Оставаясь в отведенной для ночлега келье, он воображал себя одним из тех, кому суждено провести здесь всю жизнь и каждую ночь видеть, как падает лунный свет на каменные плиты, каждую ночь слушать вой огромных монастырских собак. А когда он слушал торжественные литургические песнопения, ему чудилось, что эта стройная хоровая молитва – огромная колонна из черного мрамора, подымающаяся в беспредельную высь, к самому престолу господню... но зачем? Не затем ли, чтобы напомнить об обманутых надеждах, загубленных жизнях, о вопросах, на которые никто никогда не даст ответа?

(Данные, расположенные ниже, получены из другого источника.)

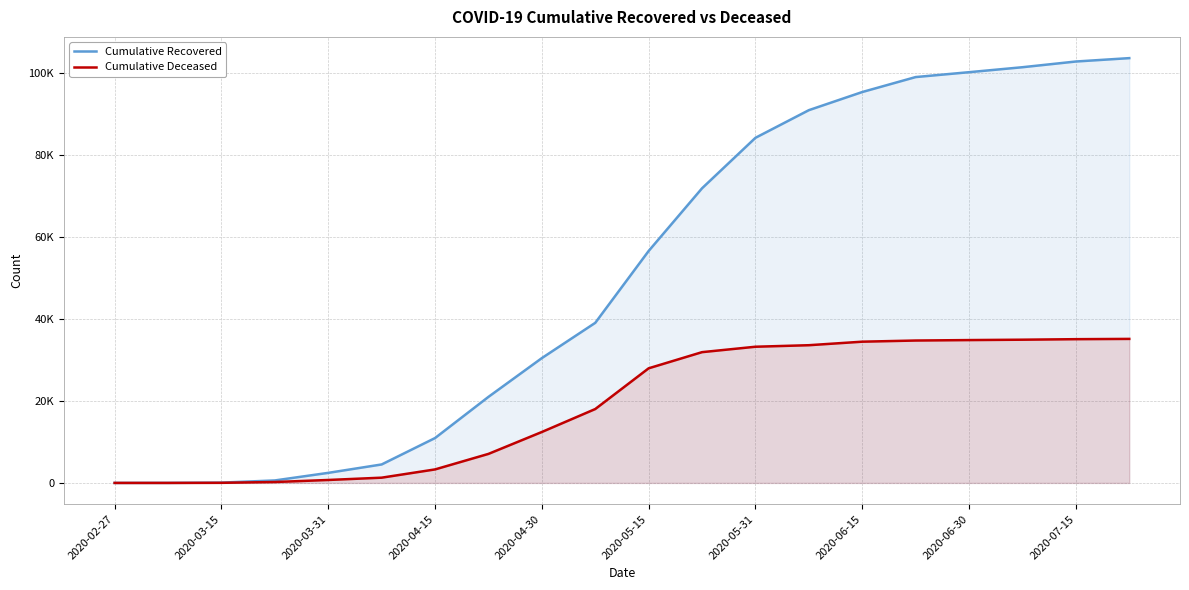

Does the chart have visible grid lines?

Yes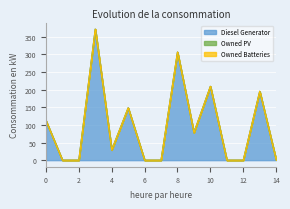

At which category is the sum across all series the highest?

3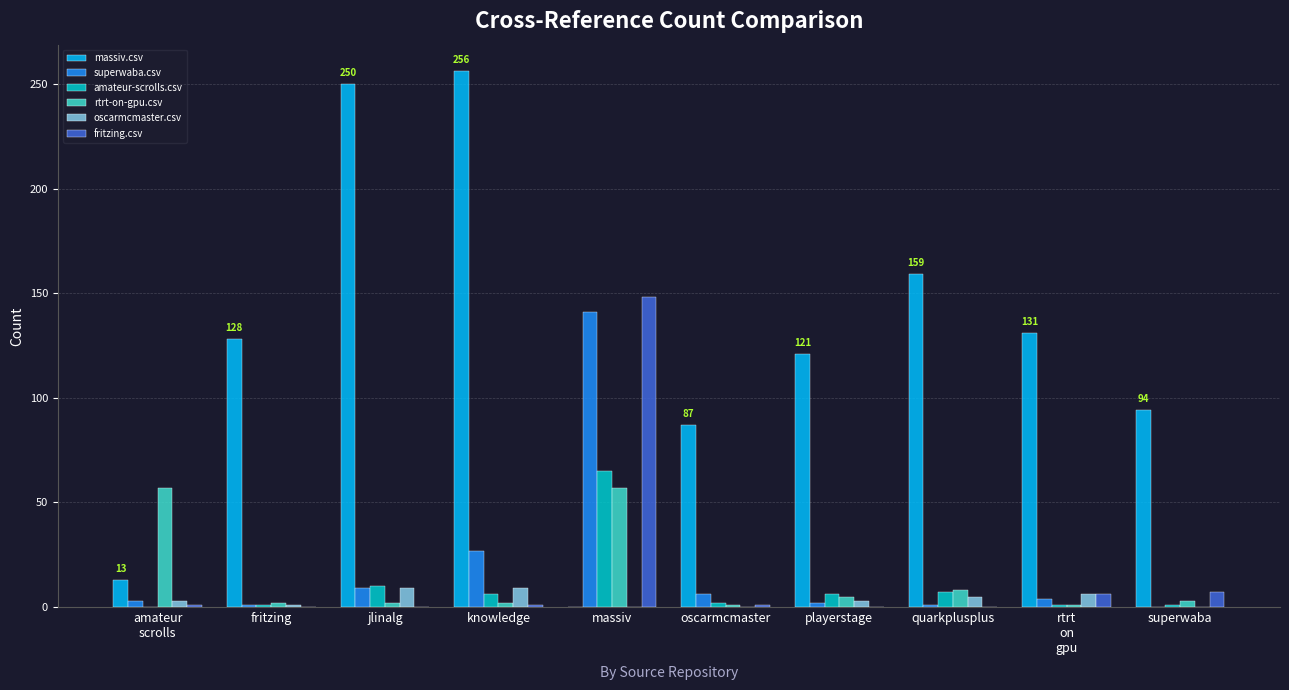

The value of fritzing.csv at fritzing is -49. True or false?

False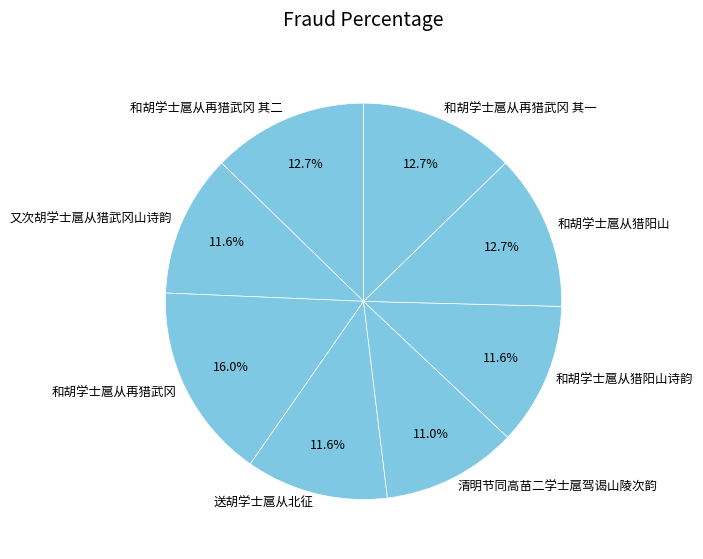

Approximately how many times larger is the value at 和胡学士扈从再猎武冈 compared to 和胡学士扈从猎阳山诗韵?

1.4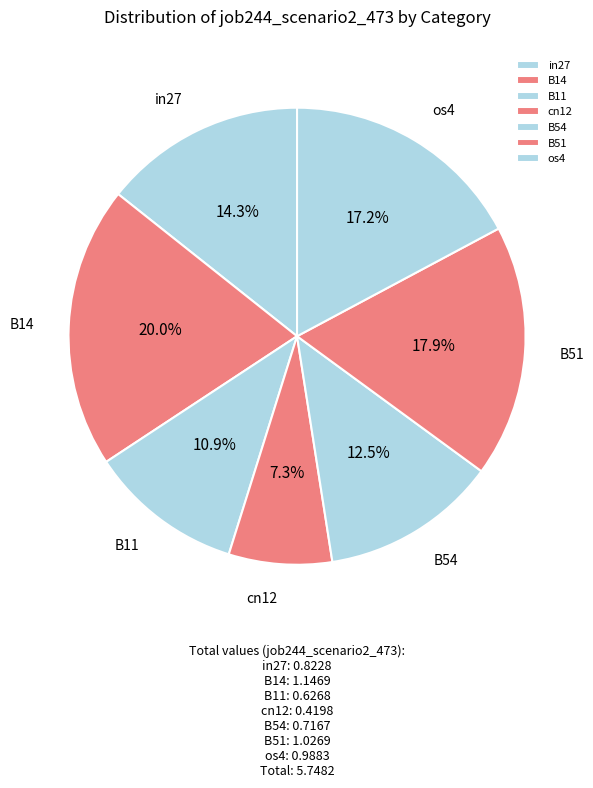

Count the number of slices in the pie.

7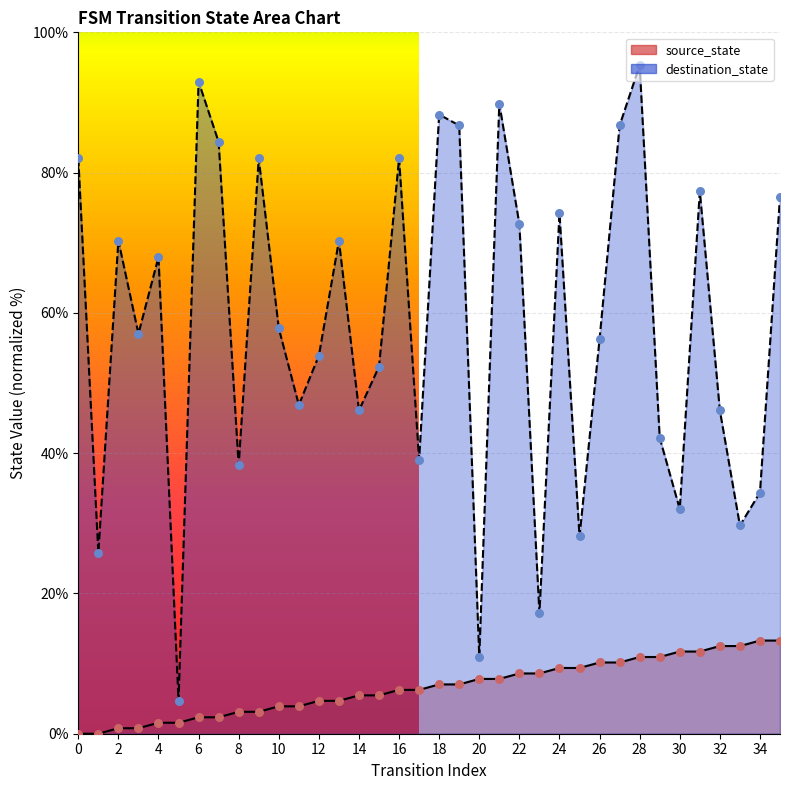

Which series contains the lowest Y value?

source_state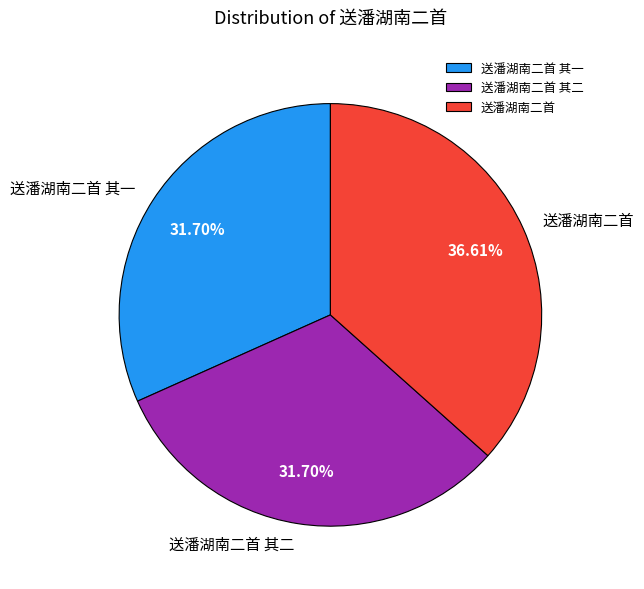

What percentage is the 送潘湖南二首 其二 slice, to the nearest percent?

32%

Бродя в последний день по собору, Федерико разговорился с органистом. Еще мальчиком тот попал в монастырь, здешняя жизнь ему нравилась, никакие соблазны не смущали его душу. Был он светел, глядел безмятежно и сам предложил гостю поиграть на органе. Федерико сел за орган, нерешительно прикоснулся к клавишам и, не раздумывая, начал любимое – аллегретто из Седьмой симфонии Бетховена. Могуче загудело под сводами – любовь, скорбь, жалоба, но так человечно звучало все это в сравнении с отрешенностью грегорианского песнопения! Органист сидел рядом, удивлялся, потирал руки. Вдруг Федерико почувствовал: кто-то смотрит ему в затылок. Позади стоял пожилой монах с мучнисто-бледным лицом.
– Продолжайте, пожалуйста! – взмолился он, прикрывая глаза рукой.
Когда Федерико кончил, бледный монах сдержанно поблагодарил его. Не зная, что сказать, Федерико спросил, очень ли он любит музыку.
– Больше, чем вы можете себе представить, – ответил тот, неприятно улыбаясь, – но я отказался от нее, ибо она ввергала меня в скотство. Она – это само сладострастие... и я дам вам один совет, юноша: бросьте музыку, бросьте эту прекрасную ложь, если не хотите погубить свою жизнь! Молитва – вот единственная музыка, угодная господу. Впрочем, – сказал он, улыбаясь еще неприятнее, – наш юный гость, по-видимому, еще не расположен следовать добрым советам?
– Нет, не расположен, – ответил Федерико с неведомо откуда взявшимся высокомерием.
– Да благословит вас бог, – промолвил монах смиренно.
На обратном пути, в автобусе, профессор спросил Федерико, доволен ли он посещением монастыря. Очень доволен? Прекрасно! Он заметил, что Федерико записывал свои впечатления и мысли, – не сочтет ли молодой коллега возможным поделиться со своими спутниками какою-нибудь из этих записей?
Федерико сдвинул брови, но тут же улыбнулся. Хорошо, он прочтет одну, самую последнюю. Не заглядывая в книжечку, он прочитал на память: «Неужто ради этого каждое утро восходит солнце, и прорастают семена, и раскрываются цветы, и журчат источники?»